Save as disclose herein, the Directors confirm that they are not aware of any matter discloseable under the general obligation imposed by paragraph 2 of the Listing Agreement, which is or may be of a price sensitive nature. Further announcement will be made upon the exact amount of the A Shares Convertible Bonds and the Conversion Price are fixed. The Directors confirm that, upon the issue of the A Shares Convertible Bonds, the Company will comply with Rule 19A.14(2)(a) of the Listing Rules at all time.

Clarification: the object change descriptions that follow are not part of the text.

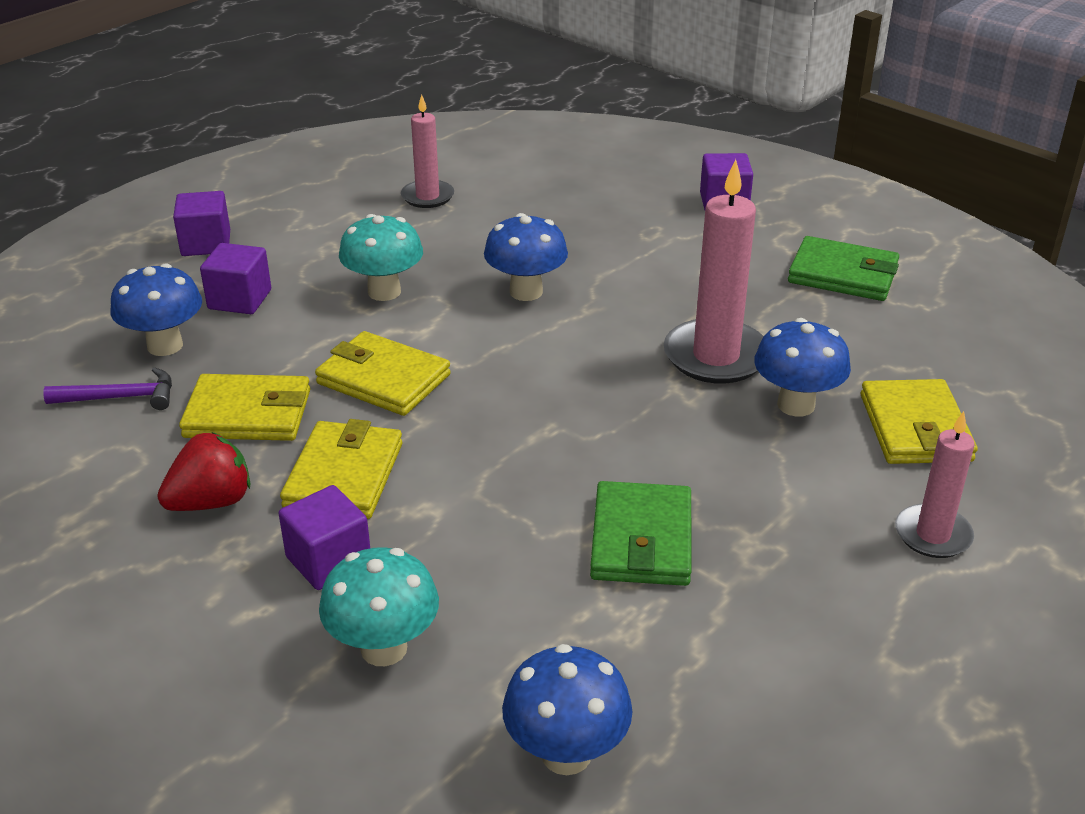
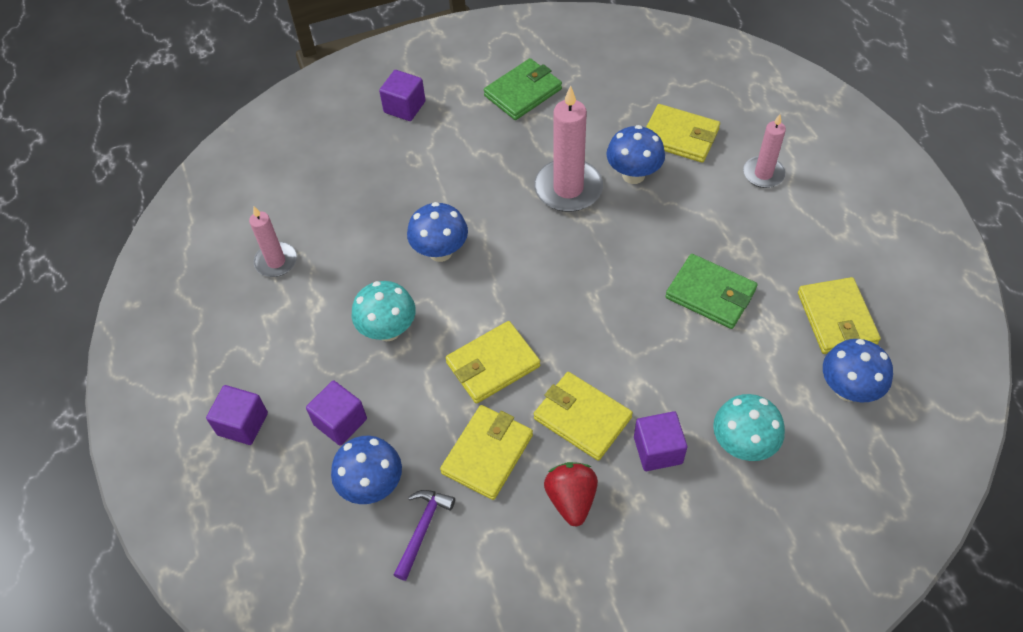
camera: 60 degrees left, 20 degrees up
(706, 702) = (836, 318): none -> yellow wallet

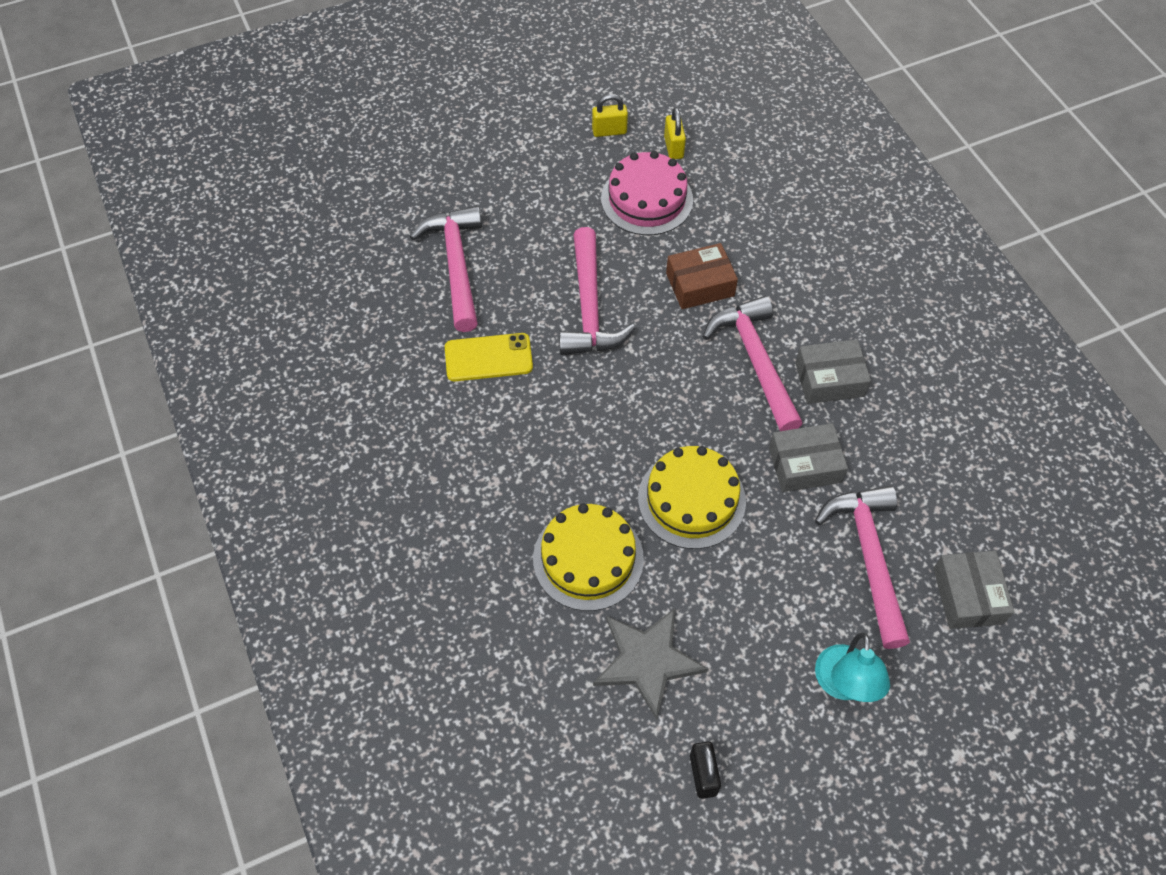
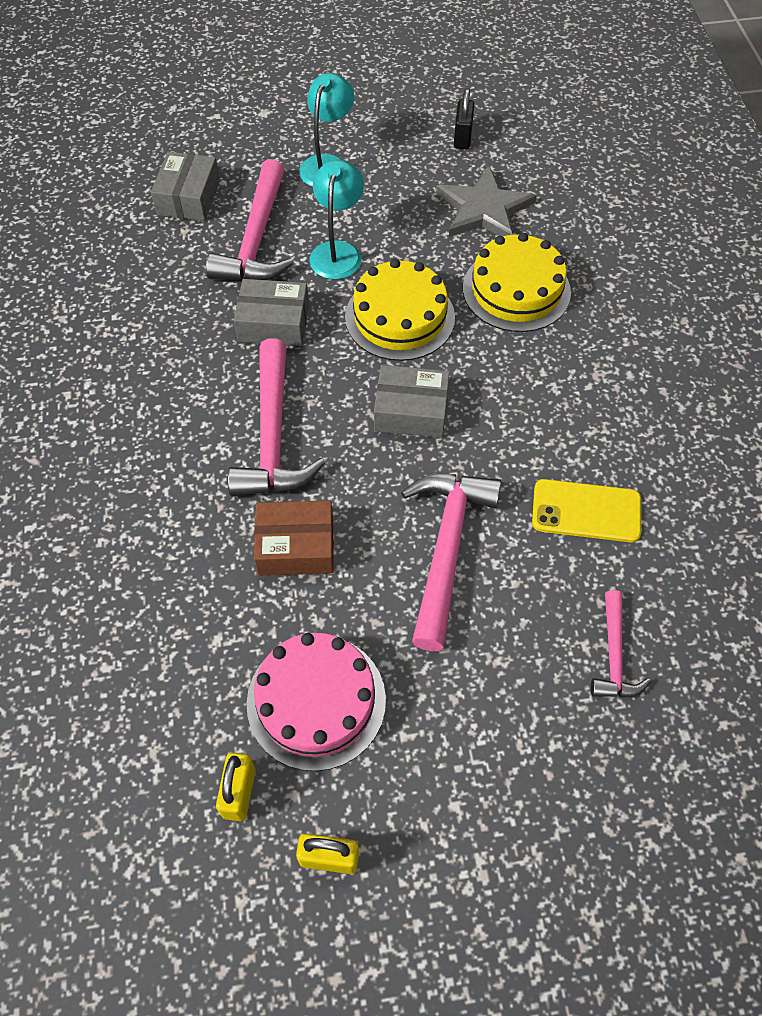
camera: 165 degrees left, 0 degrees up
(456, 265) = (614, 655): pink hammer -> pink hammer, size x0.55
(780, 562) = (338, 251): none -> turquoise lamp
(829, 379) = (202, 398): grey box -> grey box (411, 411)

China Securities has been appointed by the Company to act as the PRC adviser and BNP Paribas Peregrine has been appointed by the Company to act as the international adviser in respect of the issue of the A Shares Convertible Bonds.

DEFINITIONS

As used in this announcement, the following words and phrases have the same meanings assigned:

“AGM” an annual general meeting of the Company to be held on 16th April, 2002
“A Share(s)” Renminbi-denominated domestic listing shares of nominal value of RMB1.00 each in the ordinary share capital of the Company which are listed on the Shanghai Stock Exchange
“A Shares Convertible Bonds” A Shares convertible bonds in the principal amount of not more than RMB1.2 billion (about HK$1.13 billion) with interest of 1.12% per annum to be due in 2007 proposed to be issued by the Company
“Beicang Plant” the Beicang sewage treatment plant (北倉污水處理廠)
“BNP Paribas Peregrine” BNP Paribas Peregrine Capital Limited acting as the international adviser of the issue of the A Shares Convertible Bonds, an investment adviser registered under the Securities Ordinance, Chapter 333 of the Laws of Hong Kong
“China Securities” China Securities Co., Ltd. (華夏証券有限公司) acting as the PRC adviser for the issue of the A Shares Convertible Bonds
“Class Meetings” the class meetings for holders of the Company’s domestic shares and H shares to be held on 16th April, 2002, respectively
“Conversion Price” the conversion price of the A Shares Convertible Bonds. The conversion price will also be subject to adjustments for, among other things, subdivision or consolidation of Shares, bonus issues, rights issues and other dilutive events.
“Company” Tianjin Capital Environmental Protection Company Limited, a joint stock limited company established in the PRC whose A shares and H shares are listed on the Shanghai Stock Exchange and the Hong Kong Stock Exchange respectively
“CSRC” China Securities Regulatory Commission (中國証券監督管理委員會)
“Director(s)” director(s) of the Company
“Domestic Share(s)” Renminbi-denominated domestic shares of nominal value of RMB1.00 each in the ordinary share capital of the Company
“H Share(s)” overseas listed foreign shares in the ordinary share capital of the Company, with a nominal value of RMB1.00 each, which are listed on the Hong Kong Stock Exchange
“Hong Kong” The Hong Kong Special Administrative Region of the PRC
“Hong Kong Stock Exchange” the Stock Exchange of Hong Kong Limited
“Jizhuangzi Expansion Plant” the expansion project of the Jizhuangzi sewage treatment plant (紀莊子污水處理廠)
“Listing Agreement” the agreement between the Company and the Hong Kong Stock Exchange setting out the continuing obligations which the Company undertakes to comply with as a condition of listing on the Hong Kong Stock Exchange
“Listing Rules” the Rules Governing the Listing of Securities on The Stock Exchange of Hong Kong Limited
“PRC” the People’s Republic of China, which, for the purposes of this announcement, excludes Hong Kong, Macau and Taiwan
“Shanghai Stock Exchange” Shanghai Stock Exchange (上海證券交易所)
“Share(s)” H Share(s) and Domestic Share(s)
“Shareholders” shareholders of the Company, including holders of Domestic Shares and H Shares
“TMICL” Tianjin Municipal Investment Company Limited, a State-owned company with limited liability under the supervisory control of the Urban Construction Bureau
“Xianyanglu Plant” the Xianyanglu sewage treatment plant (鹹陽路污水處理廠)
“HK$” Hong Kong dollars, the lawful currency of Hong Kong
“RMB” Renminbi, the lawful currency of the PRC

Unless otherwise specified in this announcement, the translation of RMB into Hong Kong dollars is based on the exchange rate of HK$1.00 to RMB1.06 (for information only).

By Order of the Board
Tianjin Capital Environmental Protection Company Limited
Ma Bai Yu
Tianjin, the PRC 28th February, 2002

Please also refer to the published version of this announcement in the Hong Kong iMail.